**** RECORDS FOR THIS EXERCISE
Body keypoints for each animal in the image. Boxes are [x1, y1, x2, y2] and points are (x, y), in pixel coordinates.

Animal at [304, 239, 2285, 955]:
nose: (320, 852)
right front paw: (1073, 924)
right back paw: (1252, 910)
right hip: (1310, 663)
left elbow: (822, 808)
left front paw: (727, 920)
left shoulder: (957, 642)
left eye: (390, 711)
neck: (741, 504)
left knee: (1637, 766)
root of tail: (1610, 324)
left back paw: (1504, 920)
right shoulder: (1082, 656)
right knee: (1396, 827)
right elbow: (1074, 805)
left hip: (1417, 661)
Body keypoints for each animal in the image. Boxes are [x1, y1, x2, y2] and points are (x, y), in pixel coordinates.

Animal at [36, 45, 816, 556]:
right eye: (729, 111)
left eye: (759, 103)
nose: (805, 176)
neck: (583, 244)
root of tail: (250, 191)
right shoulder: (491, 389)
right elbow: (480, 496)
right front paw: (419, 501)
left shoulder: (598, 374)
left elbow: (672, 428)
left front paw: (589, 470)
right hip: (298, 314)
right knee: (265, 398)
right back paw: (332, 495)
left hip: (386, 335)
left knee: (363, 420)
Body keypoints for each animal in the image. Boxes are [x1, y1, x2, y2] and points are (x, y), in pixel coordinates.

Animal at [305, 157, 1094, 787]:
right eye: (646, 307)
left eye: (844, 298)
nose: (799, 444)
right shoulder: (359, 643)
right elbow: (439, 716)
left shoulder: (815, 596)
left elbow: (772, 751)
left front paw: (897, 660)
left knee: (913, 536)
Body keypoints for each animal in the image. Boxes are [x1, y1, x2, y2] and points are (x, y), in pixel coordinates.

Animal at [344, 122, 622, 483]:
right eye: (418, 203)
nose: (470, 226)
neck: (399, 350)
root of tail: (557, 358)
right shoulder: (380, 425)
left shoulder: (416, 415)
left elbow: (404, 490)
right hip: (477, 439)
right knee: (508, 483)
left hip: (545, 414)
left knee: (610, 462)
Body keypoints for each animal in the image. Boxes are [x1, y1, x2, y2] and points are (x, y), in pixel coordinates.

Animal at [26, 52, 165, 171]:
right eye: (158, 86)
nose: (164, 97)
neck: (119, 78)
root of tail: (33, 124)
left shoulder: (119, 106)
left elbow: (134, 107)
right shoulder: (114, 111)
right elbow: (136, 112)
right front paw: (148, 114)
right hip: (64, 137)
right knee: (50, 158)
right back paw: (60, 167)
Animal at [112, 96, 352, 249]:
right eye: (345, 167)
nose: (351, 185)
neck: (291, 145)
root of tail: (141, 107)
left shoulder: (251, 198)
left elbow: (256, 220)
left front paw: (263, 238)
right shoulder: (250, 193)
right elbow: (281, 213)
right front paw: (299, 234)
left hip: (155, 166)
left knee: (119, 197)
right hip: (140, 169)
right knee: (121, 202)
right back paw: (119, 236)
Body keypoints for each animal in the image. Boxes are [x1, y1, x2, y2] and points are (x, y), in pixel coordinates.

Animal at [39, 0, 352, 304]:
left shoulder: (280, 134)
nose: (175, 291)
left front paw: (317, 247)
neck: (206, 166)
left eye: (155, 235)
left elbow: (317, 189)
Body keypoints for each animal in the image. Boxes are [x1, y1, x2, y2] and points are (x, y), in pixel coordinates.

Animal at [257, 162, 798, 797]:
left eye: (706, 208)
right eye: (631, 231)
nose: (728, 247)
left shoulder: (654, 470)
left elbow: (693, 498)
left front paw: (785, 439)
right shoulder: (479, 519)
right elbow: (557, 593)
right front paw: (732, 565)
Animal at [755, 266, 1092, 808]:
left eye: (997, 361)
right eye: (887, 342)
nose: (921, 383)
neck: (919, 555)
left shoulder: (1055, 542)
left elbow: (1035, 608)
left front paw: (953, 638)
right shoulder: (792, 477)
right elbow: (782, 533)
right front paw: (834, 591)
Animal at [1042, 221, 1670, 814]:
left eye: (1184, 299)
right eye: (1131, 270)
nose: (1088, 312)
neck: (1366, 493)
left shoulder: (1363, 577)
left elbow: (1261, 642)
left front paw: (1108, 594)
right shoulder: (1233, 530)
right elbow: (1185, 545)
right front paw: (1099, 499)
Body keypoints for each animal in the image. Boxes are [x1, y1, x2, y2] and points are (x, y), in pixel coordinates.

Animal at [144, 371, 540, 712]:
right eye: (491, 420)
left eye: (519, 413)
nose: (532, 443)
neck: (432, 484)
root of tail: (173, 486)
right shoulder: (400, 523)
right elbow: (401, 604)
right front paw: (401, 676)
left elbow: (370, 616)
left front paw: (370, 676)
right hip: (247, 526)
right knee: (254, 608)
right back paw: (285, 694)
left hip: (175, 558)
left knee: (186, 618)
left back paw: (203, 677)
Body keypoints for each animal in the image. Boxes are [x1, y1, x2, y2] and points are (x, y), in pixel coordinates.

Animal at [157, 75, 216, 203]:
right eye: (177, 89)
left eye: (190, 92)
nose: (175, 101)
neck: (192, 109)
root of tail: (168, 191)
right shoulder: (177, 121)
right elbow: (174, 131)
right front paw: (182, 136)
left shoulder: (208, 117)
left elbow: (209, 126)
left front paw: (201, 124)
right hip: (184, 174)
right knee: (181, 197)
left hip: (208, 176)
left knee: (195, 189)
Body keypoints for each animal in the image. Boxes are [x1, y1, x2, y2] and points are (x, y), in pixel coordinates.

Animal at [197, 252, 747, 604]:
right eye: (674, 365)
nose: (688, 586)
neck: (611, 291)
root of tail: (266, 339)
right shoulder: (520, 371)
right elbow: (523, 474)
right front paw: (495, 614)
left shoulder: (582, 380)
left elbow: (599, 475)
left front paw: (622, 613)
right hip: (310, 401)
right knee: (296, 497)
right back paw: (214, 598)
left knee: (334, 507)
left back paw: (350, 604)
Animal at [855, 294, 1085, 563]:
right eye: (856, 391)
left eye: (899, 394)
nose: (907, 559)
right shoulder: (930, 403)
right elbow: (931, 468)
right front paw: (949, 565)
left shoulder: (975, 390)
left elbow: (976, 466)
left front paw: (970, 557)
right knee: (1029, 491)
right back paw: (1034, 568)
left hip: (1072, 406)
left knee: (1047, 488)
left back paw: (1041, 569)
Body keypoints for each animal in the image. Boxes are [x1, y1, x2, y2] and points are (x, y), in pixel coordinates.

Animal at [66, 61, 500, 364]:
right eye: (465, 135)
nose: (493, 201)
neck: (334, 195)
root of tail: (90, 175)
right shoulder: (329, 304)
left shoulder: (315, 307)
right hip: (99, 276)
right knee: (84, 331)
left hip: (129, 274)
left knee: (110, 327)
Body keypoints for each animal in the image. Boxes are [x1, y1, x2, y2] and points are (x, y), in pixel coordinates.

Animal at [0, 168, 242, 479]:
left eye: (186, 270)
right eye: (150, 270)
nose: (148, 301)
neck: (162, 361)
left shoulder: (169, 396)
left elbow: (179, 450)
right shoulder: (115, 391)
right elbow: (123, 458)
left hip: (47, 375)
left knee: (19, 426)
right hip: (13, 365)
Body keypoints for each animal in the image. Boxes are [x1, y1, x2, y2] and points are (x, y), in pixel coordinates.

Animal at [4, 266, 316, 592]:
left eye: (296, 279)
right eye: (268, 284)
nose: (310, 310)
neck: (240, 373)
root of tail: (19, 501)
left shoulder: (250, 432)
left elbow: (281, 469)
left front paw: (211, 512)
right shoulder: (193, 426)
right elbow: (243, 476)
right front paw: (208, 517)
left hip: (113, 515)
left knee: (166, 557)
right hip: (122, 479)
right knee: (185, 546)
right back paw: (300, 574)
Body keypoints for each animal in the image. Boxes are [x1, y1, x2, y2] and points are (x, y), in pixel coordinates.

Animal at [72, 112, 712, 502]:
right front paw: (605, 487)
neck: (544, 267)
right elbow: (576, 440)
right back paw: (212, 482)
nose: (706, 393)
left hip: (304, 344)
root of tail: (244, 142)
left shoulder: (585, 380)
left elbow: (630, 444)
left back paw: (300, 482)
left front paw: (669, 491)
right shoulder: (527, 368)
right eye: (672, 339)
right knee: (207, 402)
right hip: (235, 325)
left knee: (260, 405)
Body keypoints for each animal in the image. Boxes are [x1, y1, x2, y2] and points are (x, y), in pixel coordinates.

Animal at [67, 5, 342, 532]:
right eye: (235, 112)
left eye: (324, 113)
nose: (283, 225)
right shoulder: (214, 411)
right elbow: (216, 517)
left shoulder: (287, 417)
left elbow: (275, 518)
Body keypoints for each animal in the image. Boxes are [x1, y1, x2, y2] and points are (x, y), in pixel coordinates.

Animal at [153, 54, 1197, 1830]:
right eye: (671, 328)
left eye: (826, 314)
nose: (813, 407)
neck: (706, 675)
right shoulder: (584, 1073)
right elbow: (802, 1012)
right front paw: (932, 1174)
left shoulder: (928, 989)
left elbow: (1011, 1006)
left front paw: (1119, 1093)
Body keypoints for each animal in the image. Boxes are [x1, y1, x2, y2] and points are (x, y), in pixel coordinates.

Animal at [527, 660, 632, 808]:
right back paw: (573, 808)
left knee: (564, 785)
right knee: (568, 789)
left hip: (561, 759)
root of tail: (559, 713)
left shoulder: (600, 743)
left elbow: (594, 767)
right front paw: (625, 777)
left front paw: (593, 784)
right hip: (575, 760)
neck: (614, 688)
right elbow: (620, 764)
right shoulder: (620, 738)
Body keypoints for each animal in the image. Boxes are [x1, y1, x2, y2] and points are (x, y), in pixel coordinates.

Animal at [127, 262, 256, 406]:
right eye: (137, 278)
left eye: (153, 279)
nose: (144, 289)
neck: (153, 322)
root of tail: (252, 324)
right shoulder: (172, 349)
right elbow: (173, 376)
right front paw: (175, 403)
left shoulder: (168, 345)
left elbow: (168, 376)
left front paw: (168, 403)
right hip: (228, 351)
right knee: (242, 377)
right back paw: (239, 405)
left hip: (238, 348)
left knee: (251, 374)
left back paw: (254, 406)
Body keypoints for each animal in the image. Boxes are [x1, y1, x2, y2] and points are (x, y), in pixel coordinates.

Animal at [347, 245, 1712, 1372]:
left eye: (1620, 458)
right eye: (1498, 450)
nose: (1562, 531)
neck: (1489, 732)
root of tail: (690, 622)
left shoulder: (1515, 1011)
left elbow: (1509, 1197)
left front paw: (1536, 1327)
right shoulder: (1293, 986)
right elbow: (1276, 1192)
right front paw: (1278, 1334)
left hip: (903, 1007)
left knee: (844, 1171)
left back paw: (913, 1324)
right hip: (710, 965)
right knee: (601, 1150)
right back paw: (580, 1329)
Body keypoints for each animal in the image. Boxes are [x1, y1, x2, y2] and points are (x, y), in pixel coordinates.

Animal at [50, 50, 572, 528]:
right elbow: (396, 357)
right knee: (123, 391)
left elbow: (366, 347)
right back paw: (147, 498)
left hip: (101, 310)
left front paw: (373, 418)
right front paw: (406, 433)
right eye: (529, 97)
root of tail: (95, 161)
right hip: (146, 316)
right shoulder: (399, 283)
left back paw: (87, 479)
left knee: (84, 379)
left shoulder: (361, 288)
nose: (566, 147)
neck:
********
PROBLEM TO WORK ON. In the records above, the line with "left front paw: (211, 512)" marks the start and the line with "neck: (544, 267)" marks the end; copy that stretch exactly, both lines included, and nothing else.

TASK SOLUTION.
left front paw: (211, 512)
right shoulder: (193, 426)
right elbow: (243, 476)
right front paw: (208, 517)
left hip: (113, 515)
left knee: (166, 557)
right hip: (122, 479)
right knee: (185, 546)
right back paw: (300, 574)
Body keypoints for each animal in the image. Boxes are [x1, y1, x2, y2] and points are (x, y), in pixel coordinates.

Animal at [72, 112, 712, 502]:
right front paw: (605, 487)
neck: (544, 267)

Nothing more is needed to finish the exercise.